Dataset excerpts =
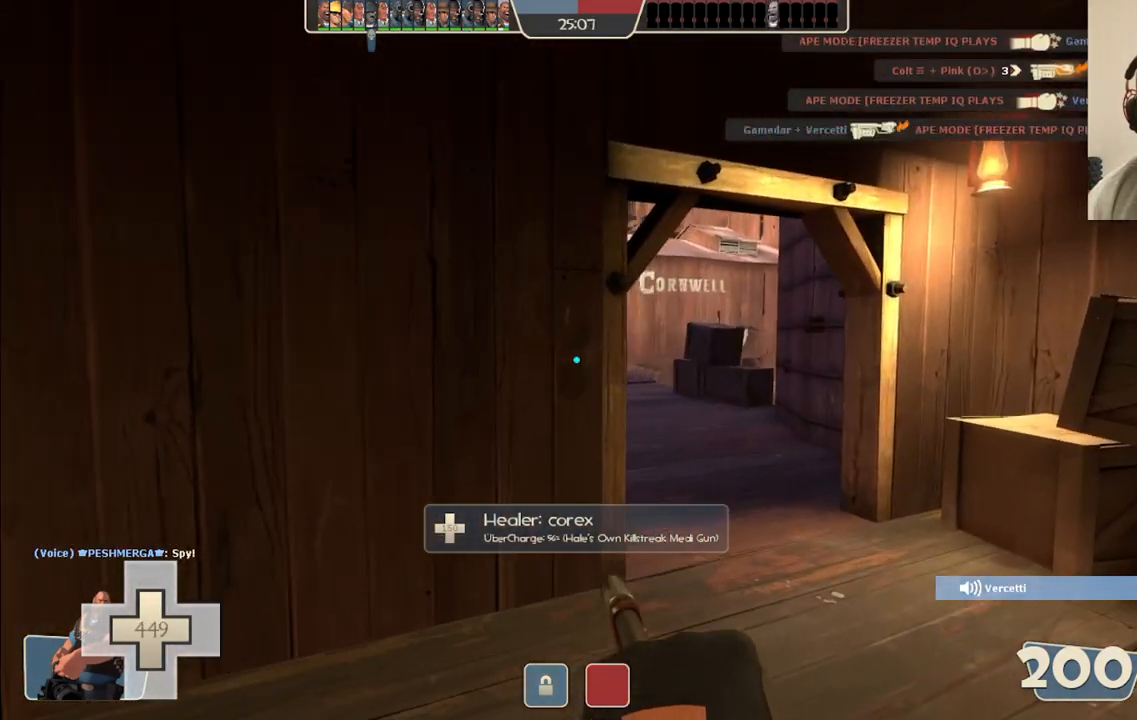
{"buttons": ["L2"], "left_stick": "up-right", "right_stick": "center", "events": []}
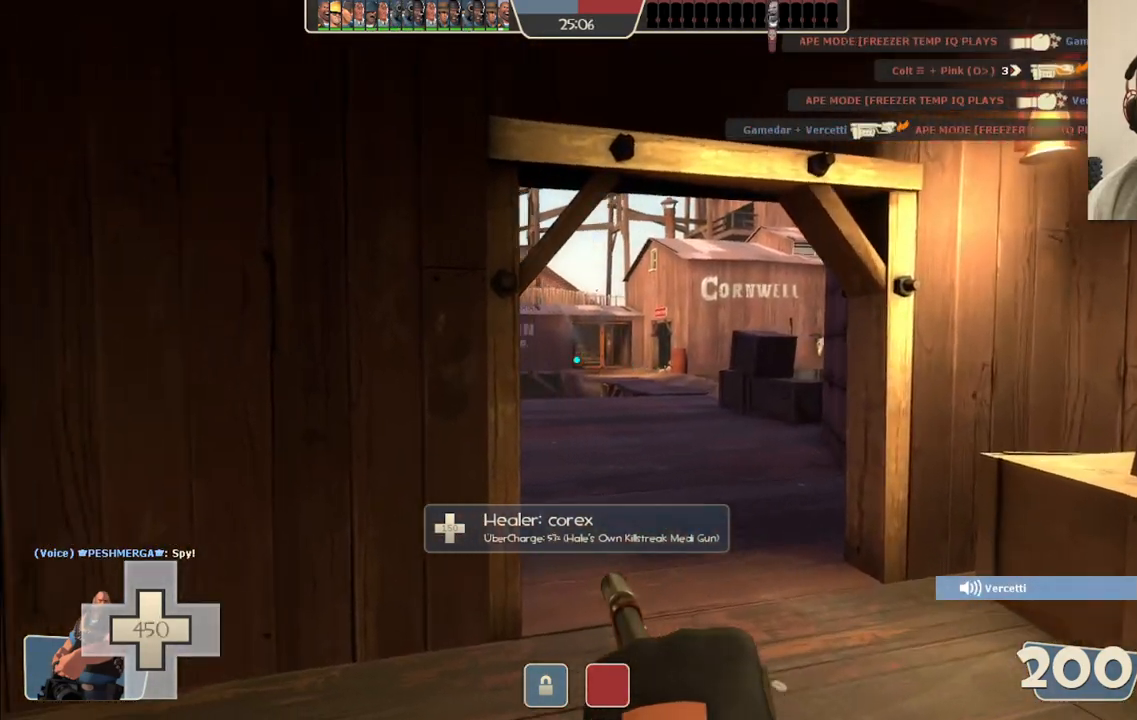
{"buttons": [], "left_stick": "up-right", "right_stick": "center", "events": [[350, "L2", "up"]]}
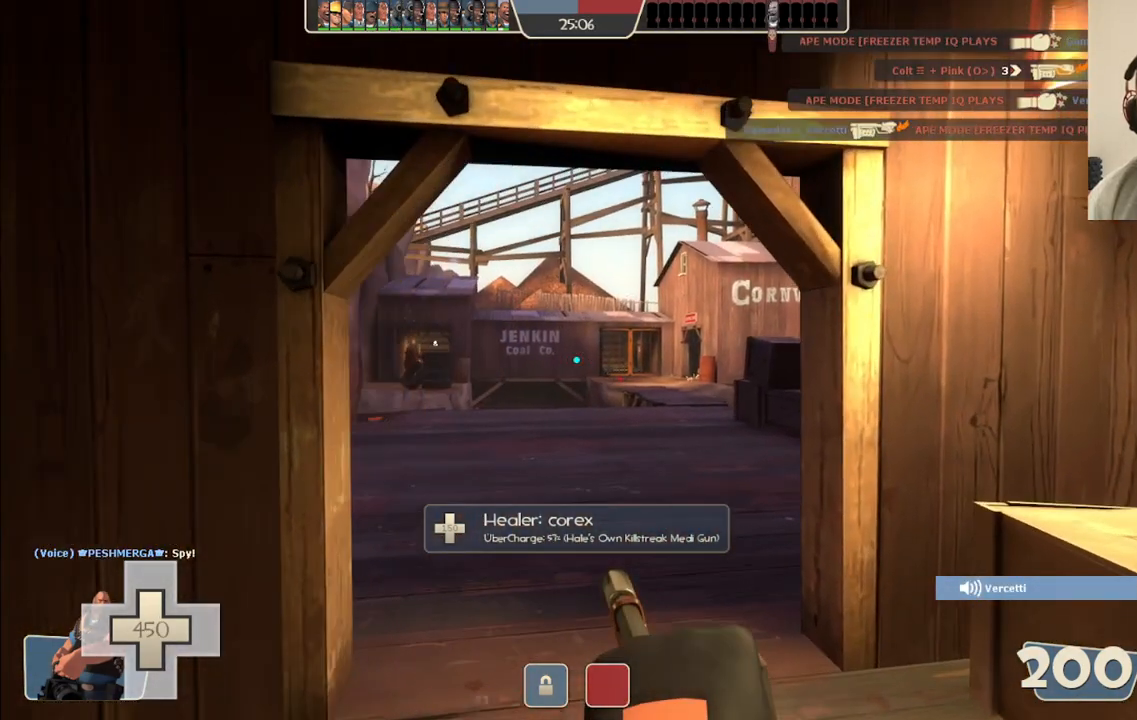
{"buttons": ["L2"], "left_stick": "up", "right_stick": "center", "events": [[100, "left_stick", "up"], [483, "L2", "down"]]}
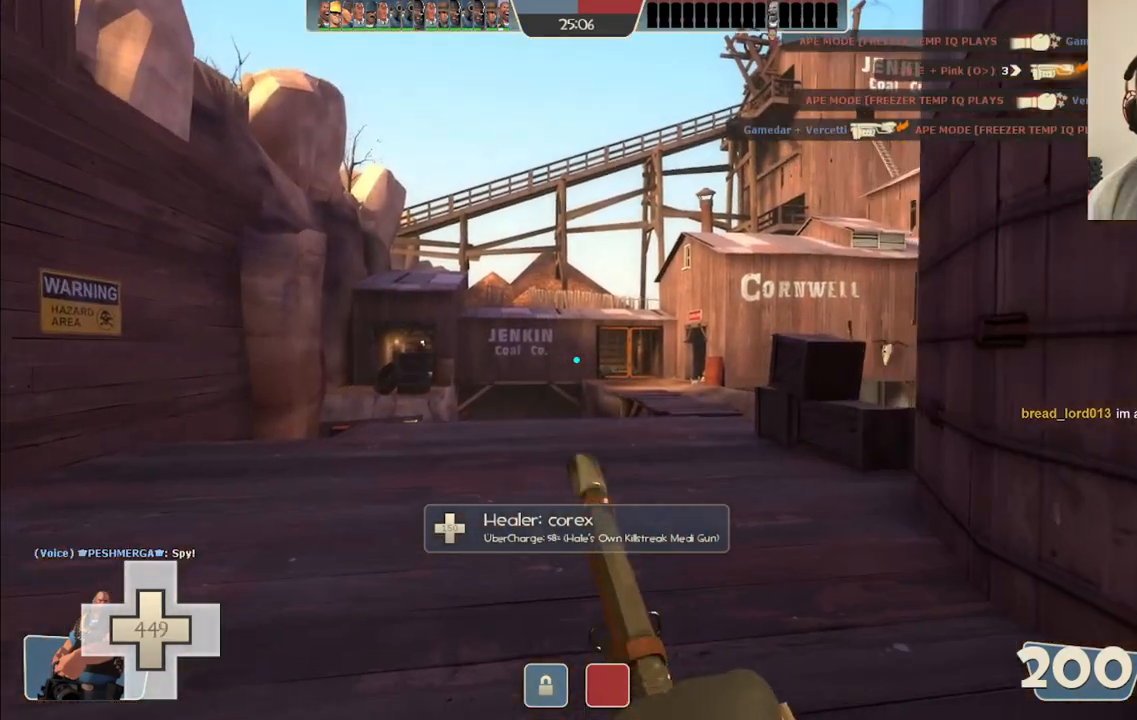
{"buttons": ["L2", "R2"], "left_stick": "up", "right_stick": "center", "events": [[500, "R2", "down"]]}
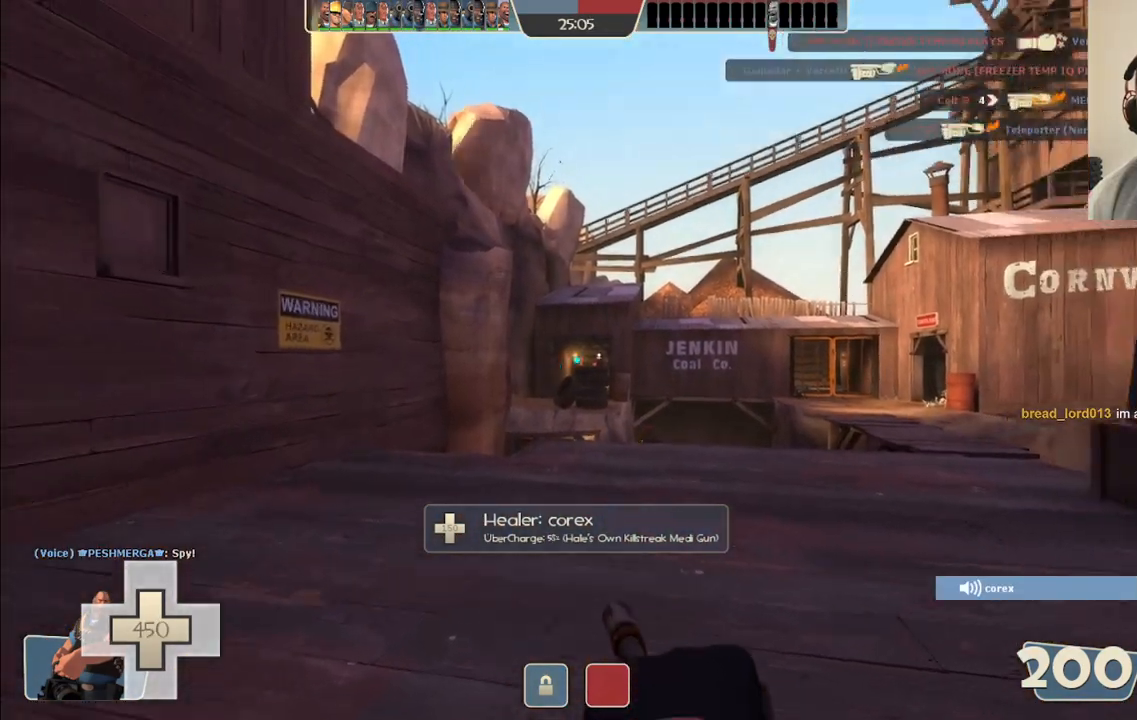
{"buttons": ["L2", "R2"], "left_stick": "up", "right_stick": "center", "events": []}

YOUR ASSIGNMENT =
Pictures are to be left out; all else in the entries above is to be quoted exactly.

PROBLEM SOLUTION =
{"buttons": ["L2"], "left_stick": "up-right", "right_stick": "center", "events": []}
{"buttons": [], "left_stick": "up-right", "right_stick": "center", "events": [[350, "L2", "up"]]}
{"buttons": ["L2"], "left_stick": "up", "right_stick": "center", "events": [[100, "left_stick", "up"], [483, "L2", "down"]]}
{"buttons": ["L2", "R2"], "left_stick": "up", "right_stick": "center", "events": [[500, "R2", "down"]]}
{"buttons": ["L2", "R2"], "left_stick": "up", "right_stick": "center", "events": []}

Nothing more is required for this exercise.